8A.5 An integrated radar-infrasound network for meteorological detection and analysis

Thursday, 27 January 2011: 9:30 AM
2A (Washington State Convention Center)
David L. Pepyne, University of Massachusetts, Amherst, MA; and M. Zink, J. A. Brotzge, E. Knapp, A. Mendes, B. McCarthy, S. Klaiber, and B. Benito-Figueroa
Manuscript (2.3 MB)

The NSF Engineering Research Center for Collaborative Adaptive Sensing of the Atmosphere (CASA) is developing a dense networks of small, short-wavelength radars for improving meteorological hazard forecasting and warning capabilities. These dense networks of CASA radars provide an extensive overlapping coverage which yields simultaneous multiple-Doppler views for real-time wind vector retrievals. A resource allocation mechanism, called Distributed Collaborative Adaptive Sensing (DCAS), dynamically and adaptively allocates the radar beams to optimally satisfy the radar data needs of a variety of end-users, including prediction models, National Weather Service forecasters, and emergency managers.

In 2006, CASA completed the deployment of a four radar test bed network in southwestern Oklahoma. The ability of CASA's radar technology to detect and track weather hazards such as tornadoes makes it an ideal instrument for use in evaluating/validating weather hazard detection and tracking technologies. One such technology is infrasound. Infrasound is very low frequency sound, typically defined as sound less than 20Hz. It is known that tornadoes generate infrasound at a frequency that is a function of the size and strength of the tornado. In a project called ISNet, NOAA researchers demonstrated the potential for using arrays of infrasound sensors for tornado detection. The ISNet consisted of three infrasound arrays located at Boulder, CO; Pueblo, CO; and Goodland, KS, respectively. Each ISNet array consisted of four infrasound sensors arranged in a square topology 40-80 meters on a side. By measuring the time delays between when a given infrasound signal arrived at each sensor in an array, the azimuth-of-arrival and apparent horizontal velocity of the infrasound signal was determined. With detections of the same signal at two or more arrays, it was then possible to geo-locate the source of the infrasound. Repeating this process over a sliding window of infrasound data, the source of the infrasound could be tracked.

★ ★ ★ ★ ★ ★ ★

**ACTIVITY A:** Name every place where the abstract on the radar-infrasound network says an ISNet infrasound array was located.
**ACTIVITY B:** Extend the abstract on the radar-infrasound network, starting after its final sentence.

**SUPPLIED RECORDS:**

★ ★ ★ ★ ★ ★ ★

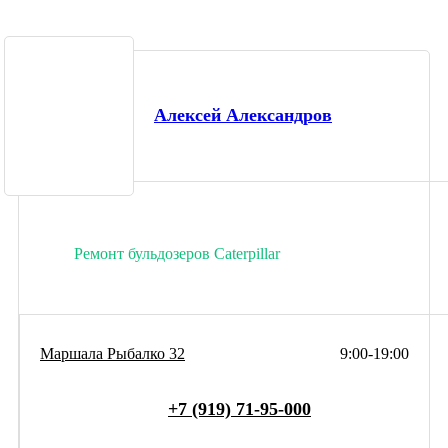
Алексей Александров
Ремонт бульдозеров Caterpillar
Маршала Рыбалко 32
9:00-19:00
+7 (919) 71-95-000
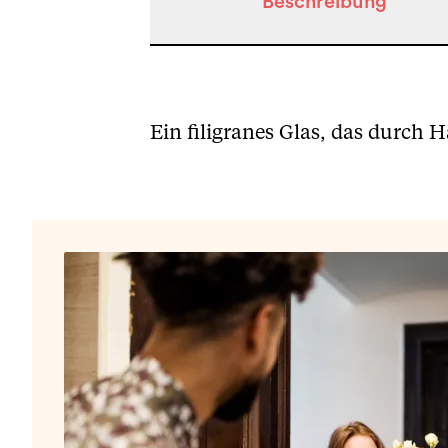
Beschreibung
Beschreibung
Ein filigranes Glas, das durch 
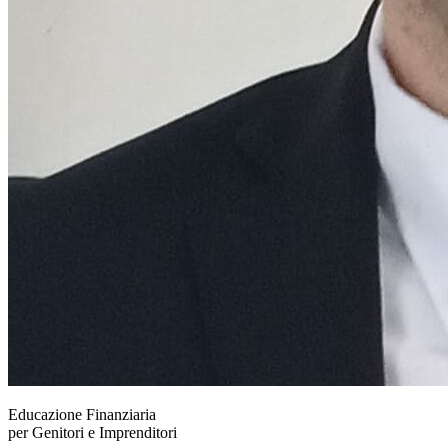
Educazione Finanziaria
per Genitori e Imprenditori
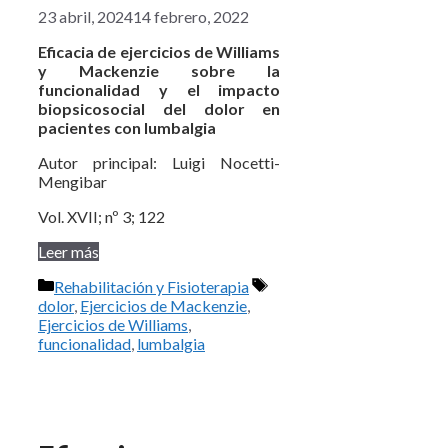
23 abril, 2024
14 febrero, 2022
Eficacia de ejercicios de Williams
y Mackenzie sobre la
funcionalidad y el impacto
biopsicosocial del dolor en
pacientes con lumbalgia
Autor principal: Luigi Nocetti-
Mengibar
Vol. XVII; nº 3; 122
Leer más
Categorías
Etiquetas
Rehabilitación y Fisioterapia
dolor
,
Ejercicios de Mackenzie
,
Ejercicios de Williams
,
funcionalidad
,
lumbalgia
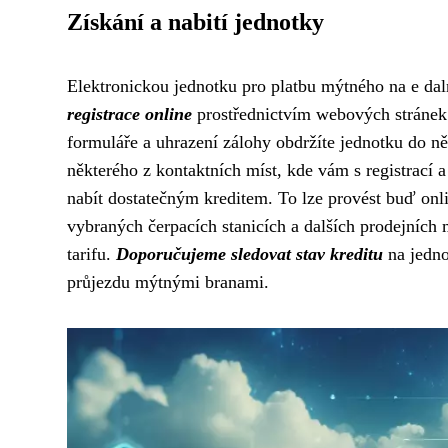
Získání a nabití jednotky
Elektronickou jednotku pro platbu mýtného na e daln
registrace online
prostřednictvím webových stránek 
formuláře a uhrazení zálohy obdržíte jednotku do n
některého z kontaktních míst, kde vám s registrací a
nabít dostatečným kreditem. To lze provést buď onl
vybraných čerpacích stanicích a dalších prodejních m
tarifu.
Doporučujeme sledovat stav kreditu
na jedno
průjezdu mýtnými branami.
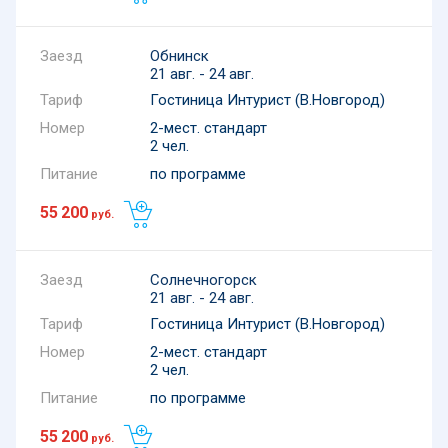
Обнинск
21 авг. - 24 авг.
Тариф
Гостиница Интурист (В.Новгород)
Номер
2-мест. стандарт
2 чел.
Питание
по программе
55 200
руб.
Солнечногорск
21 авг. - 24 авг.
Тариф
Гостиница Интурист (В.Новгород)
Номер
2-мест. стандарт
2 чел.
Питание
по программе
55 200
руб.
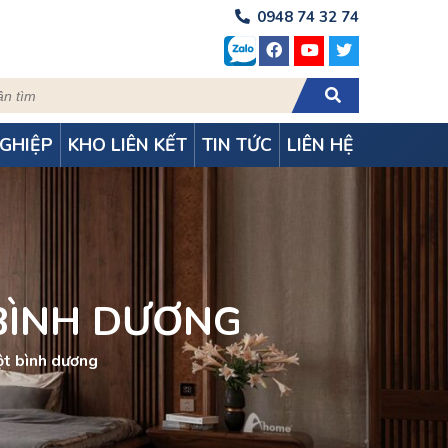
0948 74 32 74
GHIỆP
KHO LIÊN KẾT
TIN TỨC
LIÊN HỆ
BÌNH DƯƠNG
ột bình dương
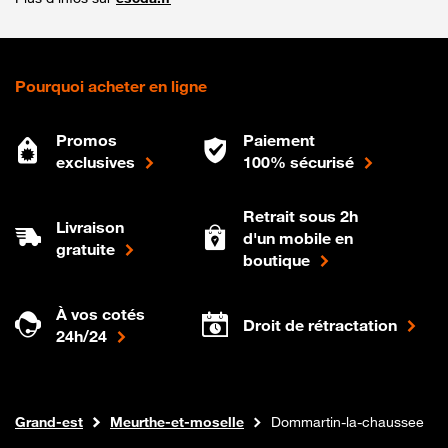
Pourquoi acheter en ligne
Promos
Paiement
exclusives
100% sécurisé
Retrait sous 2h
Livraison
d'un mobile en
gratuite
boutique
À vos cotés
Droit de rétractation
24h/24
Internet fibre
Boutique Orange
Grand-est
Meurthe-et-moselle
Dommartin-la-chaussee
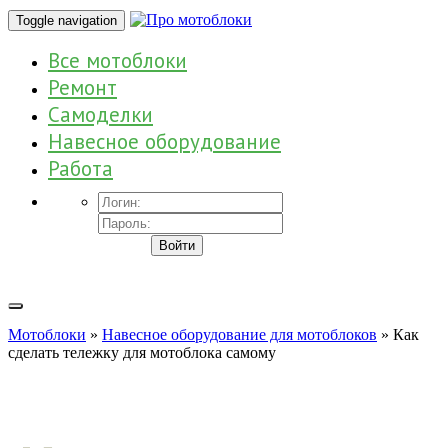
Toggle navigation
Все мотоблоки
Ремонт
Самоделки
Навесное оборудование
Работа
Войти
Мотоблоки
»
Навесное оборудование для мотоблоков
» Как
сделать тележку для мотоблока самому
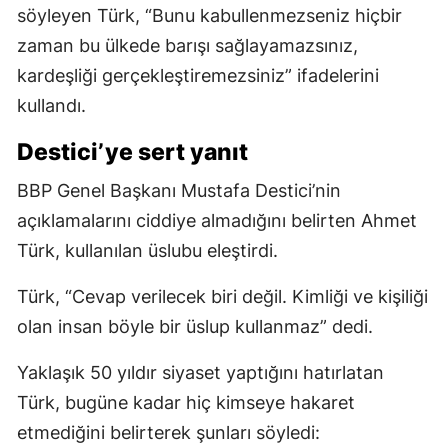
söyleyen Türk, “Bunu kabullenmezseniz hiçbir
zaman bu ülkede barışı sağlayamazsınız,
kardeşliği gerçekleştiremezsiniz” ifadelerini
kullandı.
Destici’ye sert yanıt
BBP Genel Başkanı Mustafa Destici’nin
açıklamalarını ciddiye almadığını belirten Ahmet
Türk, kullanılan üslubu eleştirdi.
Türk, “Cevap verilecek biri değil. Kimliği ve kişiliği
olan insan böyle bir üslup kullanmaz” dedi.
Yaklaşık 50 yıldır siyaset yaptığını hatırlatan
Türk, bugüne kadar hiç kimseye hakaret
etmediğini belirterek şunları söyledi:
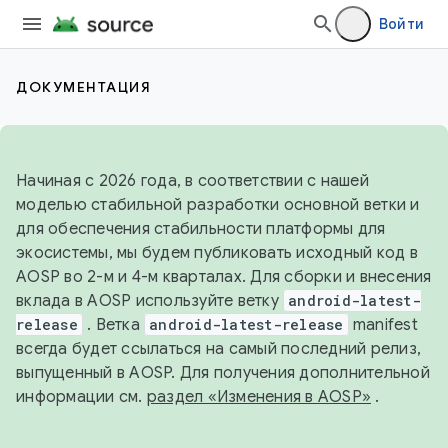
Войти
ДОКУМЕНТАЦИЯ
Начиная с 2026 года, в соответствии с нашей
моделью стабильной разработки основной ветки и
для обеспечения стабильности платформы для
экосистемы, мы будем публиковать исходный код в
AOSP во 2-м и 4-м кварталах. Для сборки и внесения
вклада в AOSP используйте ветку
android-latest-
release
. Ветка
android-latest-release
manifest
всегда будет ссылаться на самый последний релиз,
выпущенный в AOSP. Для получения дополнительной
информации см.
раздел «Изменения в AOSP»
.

★ ★ ★ ★ ★ ★ ★

**TASK OUTPUT A:** Boulder, CO; Pueblo, CO; Goodland, KS

**TASK OUTPUT B:**
NOAA's motivation for ISNet was to improve tornado lead times by overcoming the update rate, resolution, and low-altitude blockage limitations of its WSR-88D NEXRAD radars. Being a passive sensing technology, infrasound gives a continuous omni-directional surveillance that could provide a synergistic adjunct to weather radar. By integrating the detection and warning infrastructure with infrasound, infrasound detections could fill the temporal and low-level gaps in WSR-88D coverage. One of the difficulties encountered by NOAA in realizing this vision is that infrasound sensing technology also has a coverage gap. The coverage gap in infrasound is not due to earth curvature and scanning strategies as in radar, but rather due to the way that infrasound propagates. Initially, infrasound propagates upwards as it moves away from the source. This creates an “acoustic shadow” at ground level starting at about 30km from the source and extending to several hundreds of kilometers from the source (depending on weather conditions) at which point the infrasound ducts back down to the earth's surface. Because the separation between the ISNet sites was ~250 km, acoustic shadowing meant that it was generally not the case that the same tornado was simultaneously detected at more than one ISNet array. Because infrasound propagates through the atmosphere with essentially no amplitude attenuation, ISNet was giving single array detections of tornadoes many hundreds of kilometers distant. As a result, it was not possible for forecasters to verify in real-time whether or not a tornado was occurring somewhere along the back-azimuth direction. As a result, the majority of ISNet results are from post-analysis cross-correlation of archived infrasound data detections with radar data and not from real-time diagnosis.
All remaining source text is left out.